Vincent W.J. van Gerven Oei, independent scholar

Overview

Abstract

With the rise of artist–politician Edi Rama to power in the wake of the social and economic collapse of 1997, Albania saw the development of a particular form of propaganda, which married the political narrative of Third Way neoliberal social-democracy to the artistic movement of Relational Esthetics. The power of this discourse resided in the cooptation of a particular esthetics of contemporary art, its edginess and intellectualism – in particular its “ambiguity” – in defense of what was basically yet another form of authoritarianism.

This paper explores the political and artistic developments of the 1990s that provided the foundations for this unlikely alliance, in particular the transformation of an entire generation of middle cadre “nepo babies” that were thrust into a shock-doctrine capitalist casino system dominated by foreign donor subsistence, Ponzi schemes, and eventual near-civil war. It addresses the question of what precisely is meant with the concept of “transition”, and what forms of artistic and political alliance are sustained by it.

┄┄┄┄┄┄┄┄┄┄

QUESTIONS ON THE MATERIAL:
- a) Echo the entries word for word, starting at the beginning of the entries and ending at the line that contains "Benim 2025'im". Leave the pictures out of your reply.
- b) Carry on the abstract about art and politics in Albania, picking up after its final sentence.
The abstract above and the entries below have no connection to each other.

Page images and the text extracted from them

┄┄┄┄┄┄┄┄┄┄

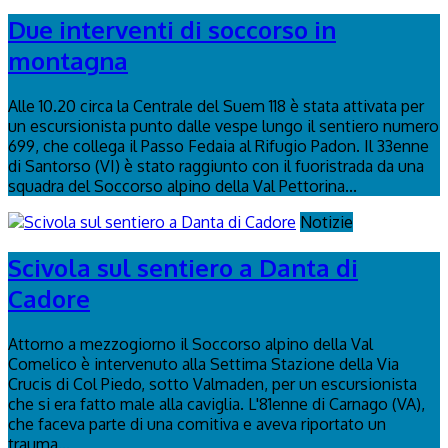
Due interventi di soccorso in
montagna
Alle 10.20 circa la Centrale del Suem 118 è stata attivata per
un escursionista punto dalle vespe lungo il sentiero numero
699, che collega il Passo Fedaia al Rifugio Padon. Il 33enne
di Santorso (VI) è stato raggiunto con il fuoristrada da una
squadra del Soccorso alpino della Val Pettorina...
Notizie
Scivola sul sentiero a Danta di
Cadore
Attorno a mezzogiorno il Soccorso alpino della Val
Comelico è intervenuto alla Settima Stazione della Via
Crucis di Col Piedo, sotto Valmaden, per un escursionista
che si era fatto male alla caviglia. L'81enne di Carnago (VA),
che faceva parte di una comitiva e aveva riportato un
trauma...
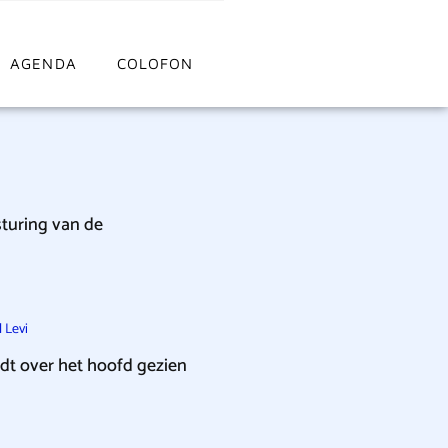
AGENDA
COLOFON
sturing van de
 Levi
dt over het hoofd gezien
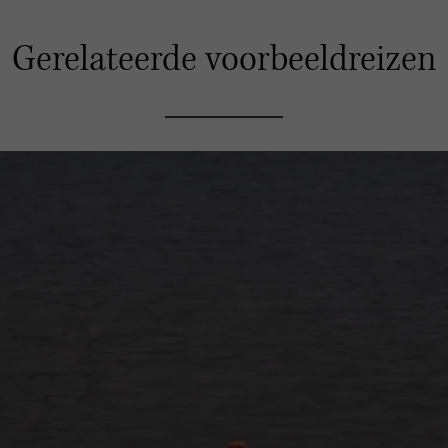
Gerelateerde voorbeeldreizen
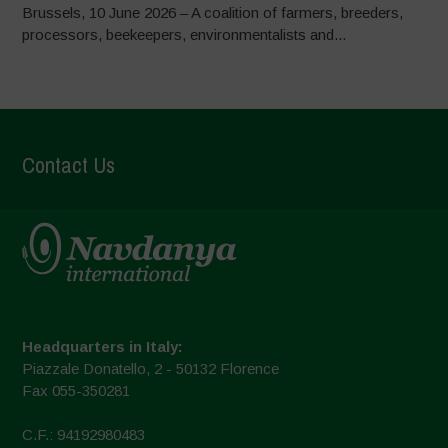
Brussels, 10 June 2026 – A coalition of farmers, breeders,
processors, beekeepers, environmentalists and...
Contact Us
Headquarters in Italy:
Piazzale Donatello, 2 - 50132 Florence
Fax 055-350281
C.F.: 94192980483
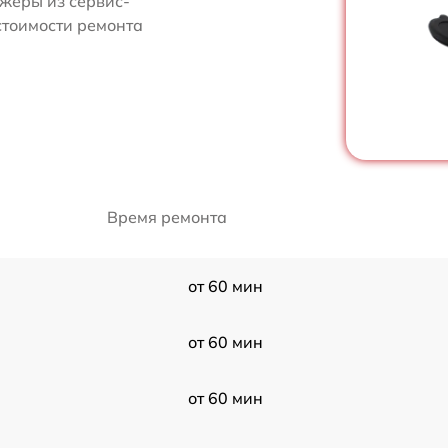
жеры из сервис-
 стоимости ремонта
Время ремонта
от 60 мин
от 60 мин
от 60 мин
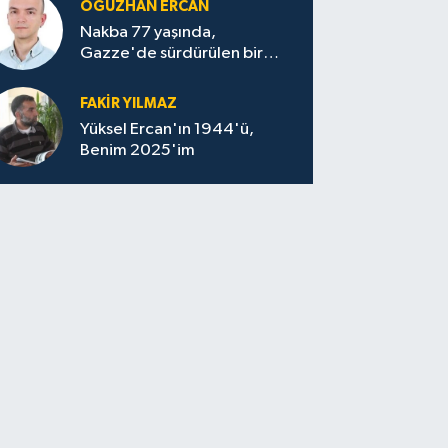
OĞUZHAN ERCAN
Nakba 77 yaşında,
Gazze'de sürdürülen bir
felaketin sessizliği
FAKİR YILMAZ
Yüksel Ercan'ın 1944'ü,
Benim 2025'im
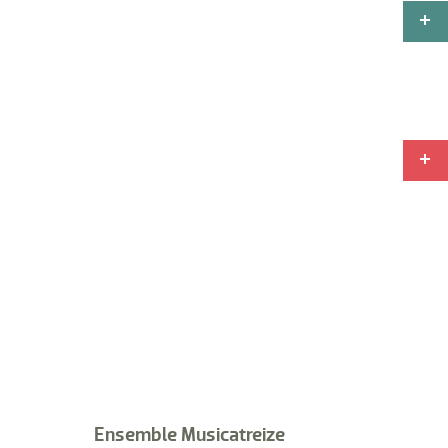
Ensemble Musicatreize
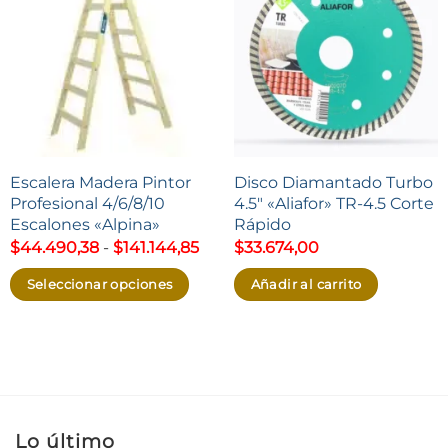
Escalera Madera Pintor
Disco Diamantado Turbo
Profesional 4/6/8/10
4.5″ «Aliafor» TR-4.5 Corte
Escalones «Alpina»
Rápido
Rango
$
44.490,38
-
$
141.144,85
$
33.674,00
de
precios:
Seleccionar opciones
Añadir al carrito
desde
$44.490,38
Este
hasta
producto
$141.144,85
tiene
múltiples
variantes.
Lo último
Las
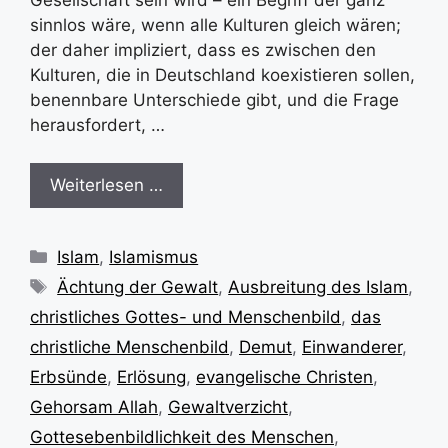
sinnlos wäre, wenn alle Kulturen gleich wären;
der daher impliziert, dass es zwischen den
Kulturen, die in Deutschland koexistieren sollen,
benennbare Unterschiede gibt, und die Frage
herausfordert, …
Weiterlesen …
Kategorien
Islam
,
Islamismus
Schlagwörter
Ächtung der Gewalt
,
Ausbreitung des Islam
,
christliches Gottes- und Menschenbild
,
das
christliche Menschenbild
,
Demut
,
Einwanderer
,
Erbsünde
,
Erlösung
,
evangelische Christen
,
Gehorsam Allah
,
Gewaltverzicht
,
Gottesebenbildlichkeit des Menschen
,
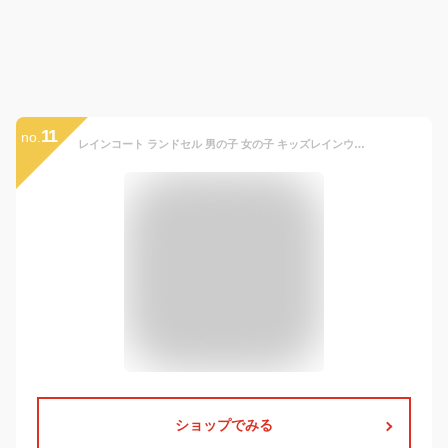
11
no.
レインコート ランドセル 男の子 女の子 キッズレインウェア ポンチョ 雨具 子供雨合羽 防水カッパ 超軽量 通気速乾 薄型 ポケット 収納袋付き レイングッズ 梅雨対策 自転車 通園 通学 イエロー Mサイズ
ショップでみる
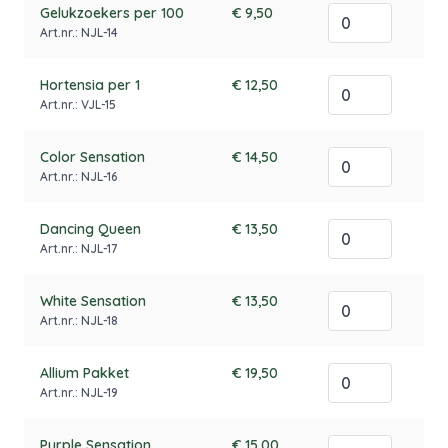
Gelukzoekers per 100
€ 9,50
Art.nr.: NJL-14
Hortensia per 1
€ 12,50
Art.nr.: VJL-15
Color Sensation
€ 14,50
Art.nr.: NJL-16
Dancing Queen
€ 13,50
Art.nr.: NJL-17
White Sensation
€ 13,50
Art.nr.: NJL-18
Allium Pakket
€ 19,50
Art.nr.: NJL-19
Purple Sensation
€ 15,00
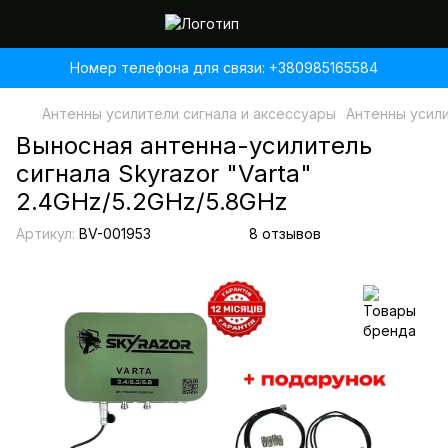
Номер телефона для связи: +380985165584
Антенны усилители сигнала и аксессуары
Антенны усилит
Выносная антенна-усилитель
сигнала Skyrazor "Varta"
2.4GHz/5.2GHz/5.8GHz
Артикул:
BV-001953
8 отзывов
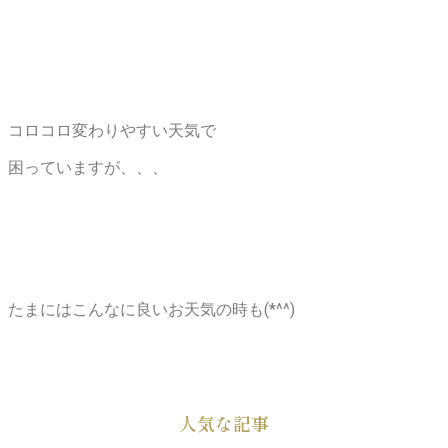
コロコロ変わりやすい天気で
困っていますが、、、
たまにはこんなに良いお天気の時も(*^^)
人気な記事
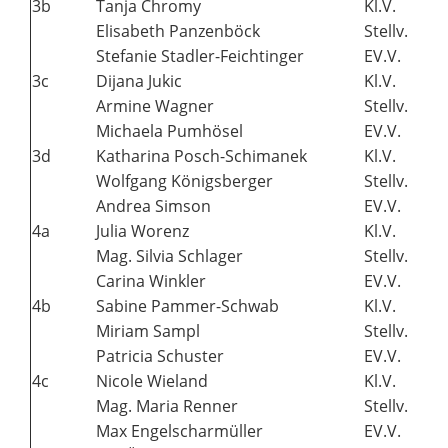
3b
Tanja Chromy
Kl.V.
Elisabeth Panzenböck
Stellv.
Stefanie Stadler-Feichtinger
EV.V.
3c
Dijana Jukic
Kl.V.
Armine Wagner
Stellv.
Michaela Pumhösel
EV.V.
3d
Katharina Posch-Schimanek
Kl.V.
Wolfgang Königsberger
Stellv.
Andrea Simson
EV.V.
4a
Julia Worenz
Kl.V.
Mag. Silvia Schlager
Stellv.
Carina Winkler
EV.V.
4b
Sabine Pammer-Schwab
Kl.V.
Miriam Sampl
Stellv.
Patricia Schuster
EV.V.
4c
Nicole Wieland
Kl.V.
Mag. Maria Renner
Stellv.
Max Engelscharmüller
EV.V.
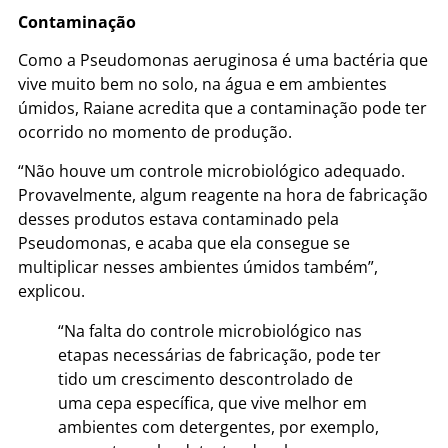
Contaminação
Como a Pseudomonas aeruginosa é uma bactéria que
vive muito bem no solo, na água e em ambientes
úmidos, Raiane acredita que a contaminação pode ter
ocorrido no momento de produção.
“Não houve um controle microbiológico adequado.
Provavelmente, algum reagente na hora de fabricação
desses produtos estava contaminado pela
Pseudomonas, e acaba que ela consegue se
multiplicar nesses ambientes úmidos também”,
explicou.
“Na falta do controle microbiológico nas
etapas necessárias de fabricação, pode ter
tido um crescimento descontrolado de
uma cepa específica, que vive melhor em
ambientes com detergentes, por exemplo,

┄┄┄┄┄┄┄┄┄┄

ANSWERS TO THE TASKS:
- a)
Due interventi di soccorso in
montagna
Alle 10.20 circa la Centrale del Suem 118 è stata attivata per
un escursionista punto dalle vespe lungo il sentiero numero
699, che collega il Passo Fedaia al Rifugio Padon. Il 33enne
di Santorso (VI) è stato raggiunto con il fuoristrada da una
squadra del Soccorso alpino della Val Pettorina...
Notizie
Scivola sul sentiero a Danta di
Cadore
Attorno a mezzogiorno il Soccorso alpino della Val
Comelico è intervenuto alla Settima Stazione della Via
Crucis di Col Piedo, sotto Valmaden, per un escursionista
che si era fatto male alla caviglia. L'81enne di Carnago (VA),
che faceva parte di una comitiva e aveva riportato un
trauma...
AGENDA
COLOFON
sturing van de
 Levi
dt over het hoofd gezien
Gerelateerde voorbeeldreizen
Brussels, 10 June 2026 – A coalition of farmers, breeders,
processors, beekeepers, environmentalists and...
Contact Us
Headquarters in Italy:
Piazzale Donatello, 2 - 50132 Florence
Fax 055-350281
C.F.: 94192980483
жеры из сервис-
 стоимости ремонта
Время ремонта
от 60 мин
от 60 мин
от 60 мин
OĞUZHAN ERCAN
Nakba 77 yaşında,
Gazze'de sürdürülen bir
felaketin sessizliği
FAKİR YILMAZ
Yüksel Ercan'ın 1944'ü,
Benim 2025'im

- b)
There are several points of entry that culminate into the Tirana Biennale project of the early 2000s and the concomitant rise of Edi Rama to a political supremacy that lasts until today. One of those is the story of the collapse of the socialist dictatorship over the course of several months in 1990–1991, and the role of several protagonists from the Art Academy in Tirana, including Edi Rama, in the student protests against the regime and the subsequent introduction of democracy and capitalist shock doctrine. Another thread can be located in the development of foreign connections of the Albanian art scene, mainly through a series of dispatches written by curator Edi Muka on the early but influential and widely read listserv Nettime.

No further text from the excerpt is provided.